King Sigurd improved the town of Konungahella so much, that there was not a greater town in Norway at the time, and he remained there long for the defence of the frontiers. He built a king's house in the castle, and imposed a duty on all the districts in the neighbourhood of the town, as well as on the townspeople, that every person of nine years of age and upwards should bring to the castle five missile stones for weapons, or as many large stakes sharp at one end and five ells long. In the castle the king built a cross-church of timber, and carefully put together, as far as regards the wood and other materials. The cross-church was consecrated in the 24th year of King Sigurd's reign (A.D. 1127). Here the king deposited the piece of the holy cross, and many other holy relics. It was called the castle church; and before the high altar he placed the tables he had got made in the Greek country, which were of copper and silver, all gilt, and beautifully adorned with jewels. Here was also the shrine which the Danish king Eirik Eimune had sent to King Sigurd; and the altar book, written with gold letters, which the patriarch had presented to King Sigurd.
42. KING SIGURD'S DEATH.
Three years after the consecration of the cross-church, when King Sigurd was stopping at Viken, he fell sick (A.D. 1130). He died the night before Mary's-mass (August 15), and was buried in Halvard's church, where he was laid in the stone wall without the choir on the south side. His son Magnus was in the town at the time and took possession of the whole of the king's treasury when King Sigurd died. Sigurd had been king of Norway twenty-seven years (A.D. 1104-1130), and was forty years of age when he died. The time of his reign was good for the country; for there was peace, and crops were good.

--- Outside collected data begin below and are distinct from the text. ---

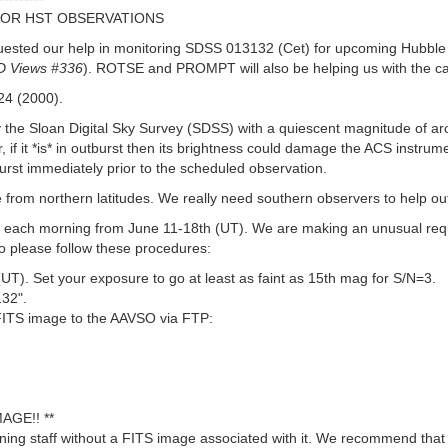
FOR HST OBSERVATIONS
ested our help in monitoring SDSS 013132 (Cet) for upcoming Hubble S
 Views #336
). ROTSE and PROMPT will also be helping us with the c
24 (2000).
he Sloan Digital Sky Survey (SDSS) with a quiescent magnitude of aro
, if it *is* in outburst then its brightness could damage the ACS instr
urst immediately prior to the scheduled observation.
e from northern latitudes. We really need southern observers to help ou
ld each morning from June 11-18th (UT). We are making an unusual requ
o please follow these procedures:
. Set your exposure to go at least as faint as 15th mag for S/N=3.
32".
 FITS image to the AAVSO via FTP:
AGE!! **
ng staff without a FITS image associated with it. We recommend that 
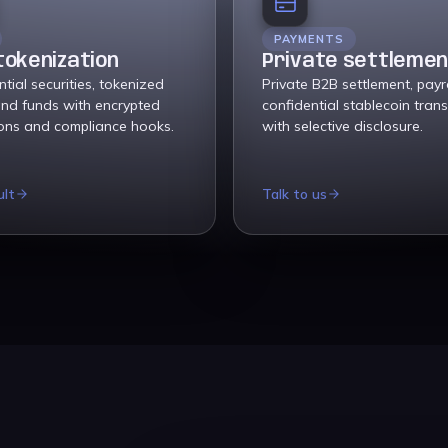
PAYMENTS
tokenization
Private settleme
tial securities, tokenized
Private B2B settlement, payr
and funds with encrypted
confidential stablecoin trans
ions and compliance hooks.
with selective disclosure.
ult
Talk to us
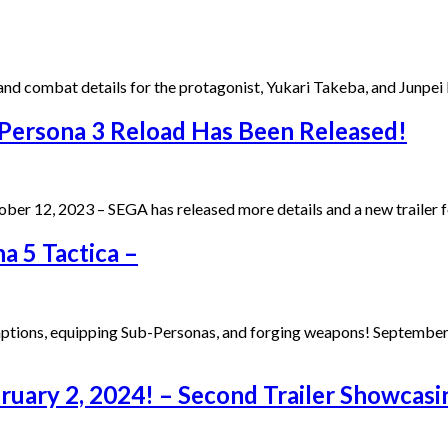
nd combat details for the protagonist, Yukari Takeba, and Junpe
 Persona 3 Reload Has Been Released!
ober 12, 2023 – SEGA has released more details and a new traile
a 5 Tactica –
aptions, equipping Sub-Personas, and forging weapons! September
bruary 2, 2024! – Second Trailer Showcas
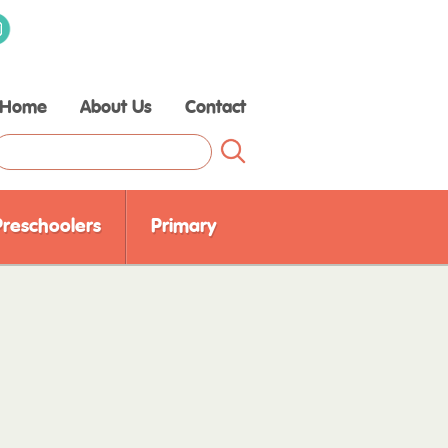
Home
About Us
Contact
Raising Children Media
Our Experts
Our Partners
Preschoolers
Primary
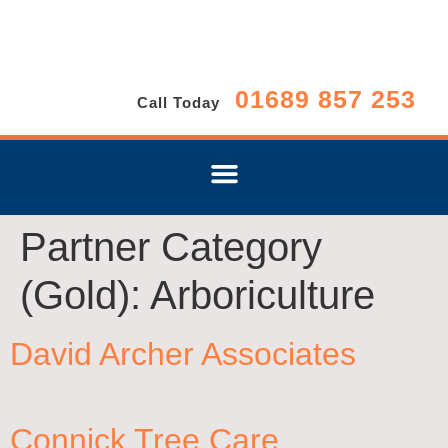
01689 857 253
Call Today
Partner Category
(Gold):
Arboriculture
David Archer Associates
Connick Tree Care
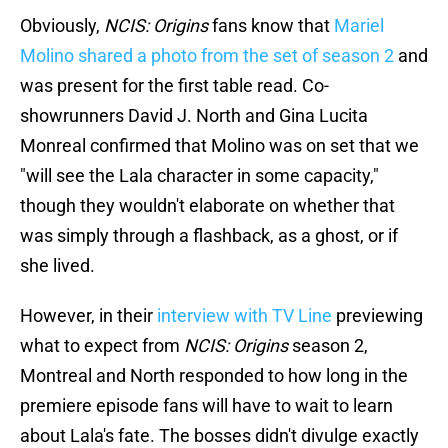
Obviously,
NCIS: Origins
fans know that
Mariel
Molino shared a photo from the set of season 2
and
was present for the first table read. Co-
showrunners David J. North and Gina Lucita
Monreal confirmed that Molino was on set that we
"will see the Lala character in some capacity,"
though they wouldn't elaborate on whether that
was simply through a flashback, as a ghost, or if
she lived.
However, in their
interview with TV Line
previewing
what to expect from
NCIS: Origins
season 2,
Montreal and North responded to how long in the
premiere episode fans will have to wait to learn
about Lala's fate. The bosses didn't divulge exactly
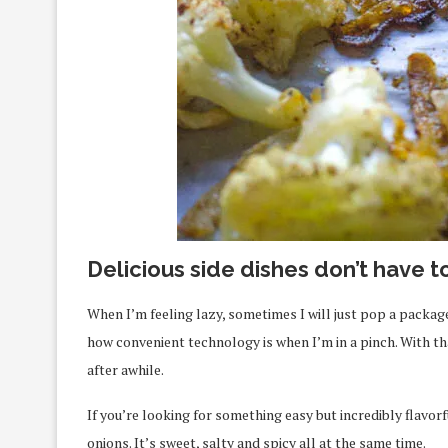
Delicious side dishes don’t have t
When I’m feeling lazy, sometimes I will just pop a package
how convenient technology is when I’m in a pinch. With tha
after awhile.
If you’re looking for something easy but incredibly flavor
onions. It’s sweet, salty and spicy all at the same time.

SAGA OF MAGNUS THE BLIND AND OF HARALD GILLE.
PRELIMINARY REMARKS
An age of conflict now begins in Norway. On his death, in 1130, Sigurd left his son Magnus and his brother Harald. They soon divided the government, and then entered upon a five-years' conflict, until Magnus, in 1135, with eyes picked out, went into a convent.
The next year, 1136, a new pretender appeared in the person of Sigurd Slembe, who took King Harald's life in 1137. Magnus died in 1139.
Other literature in regard to this epoch is "Fagrskinna" and "Morkinskinna". The corresponding part of "Agrip" is lost.